# Task requirements:
Every record, apart from its pictures, should be repeated exactly.

# Source data:
↓↓↓

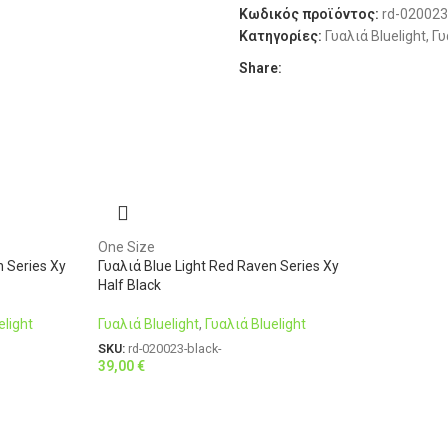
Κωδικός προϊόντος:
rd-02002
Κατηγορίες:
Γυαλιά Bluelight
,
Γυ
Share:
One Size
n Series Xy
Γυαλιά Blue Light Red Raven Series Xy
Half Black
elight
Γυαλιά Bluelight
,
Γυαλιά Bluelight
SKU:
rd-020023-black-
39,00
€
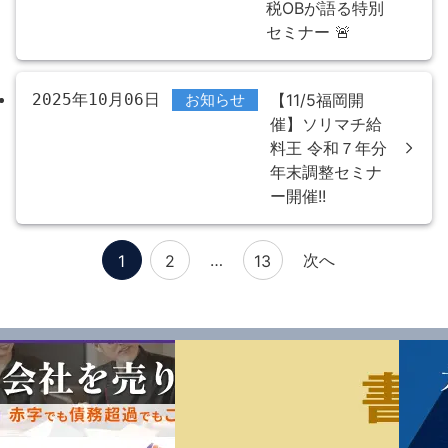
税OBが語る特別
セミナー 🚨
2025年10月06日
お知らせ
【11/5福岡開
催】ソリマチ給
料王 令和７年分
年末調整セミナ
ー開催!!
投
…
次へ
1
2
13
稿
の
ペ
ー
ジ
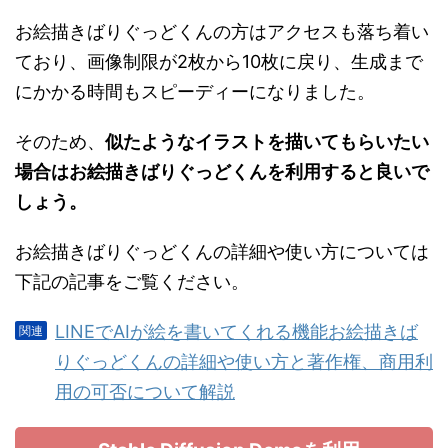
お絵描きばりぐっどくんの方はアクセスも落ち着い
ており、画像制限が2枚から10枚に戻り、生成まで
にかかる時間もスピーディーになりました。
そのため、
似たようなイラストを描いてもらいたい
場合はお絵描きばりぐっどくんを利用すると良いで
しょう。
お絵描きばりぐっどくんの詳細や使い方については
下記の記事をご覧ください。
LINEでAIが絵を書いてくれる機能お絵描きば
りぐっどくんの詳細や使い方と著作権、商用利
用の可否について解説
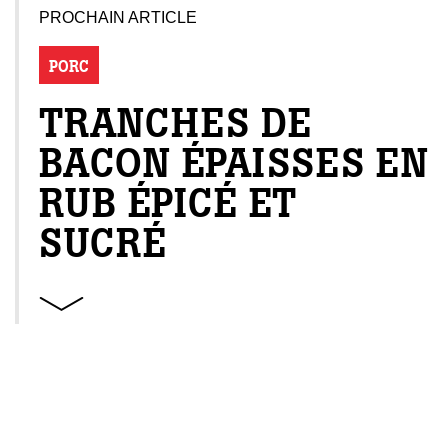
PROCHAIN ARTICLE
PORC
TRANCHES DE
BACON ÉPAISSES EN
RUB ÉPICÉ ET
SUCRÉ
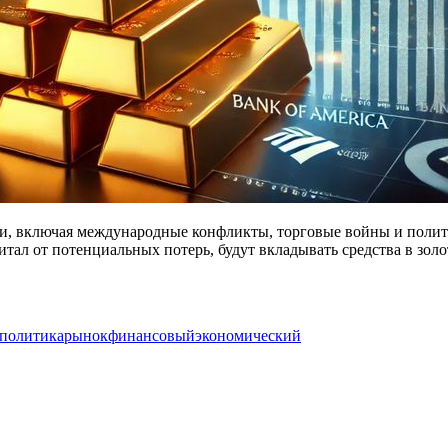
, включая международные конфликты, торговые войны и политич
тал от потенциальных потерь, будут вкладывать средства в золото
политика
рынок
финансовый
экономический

↑↑↑

# Exercise response:
Κωδικός προϊόντος:
rd-02002
Κατηγορίες:
Γυαλιά Bluelight
,
Γυ
Share:
One Size
n Series Xy
Γυαλιά Blue Light Red Raven Series Xy
Half Black
elight
Γυαλιά Bluelight
,
Γυαλιά Bluelight
SKU:
rd-020023-black-
39,00
€
税OBが語る特別
セミナー 🚨
2025年10月06日
お知らせ
【11/5福岡開
催】ソリマチ給
料王 令和７年分
年末調整セミナ
ー開催!!
投
…
次へ
1
2
13
稿
の
ペ
ー
ジ
お絵描きばりぐっどくんの方はアクセスも落ち着い
ており、画像制限が2枚から10枚に戻り、生成まで
にかかる時間もスピーディーになりました。
そのため、
似たようなイラストを描いてもらいたい
場合はお絵描きばりぐっどくんを利用すると良いで
しょう。
お絵描きばりぐっどくんの詳細や使い方については
下記の記事をご覧ください。
LINEでAIが絵を書いてくれる機能お絵描きば
りぐっどくんの詳細や使い方と著作権、商用利
用の可否について解説
PROCHAIN ARTICLE
PORC
TRANCHES DE
BACON ÉPAISSES EN
RUB ÉPICÉ ET
SUCRÉ
, включая международные конфликты, торговые войны и политич
тал от потенциальных потерь, будут вкладывать средства в золото
политика
рынок
финансовый
экономический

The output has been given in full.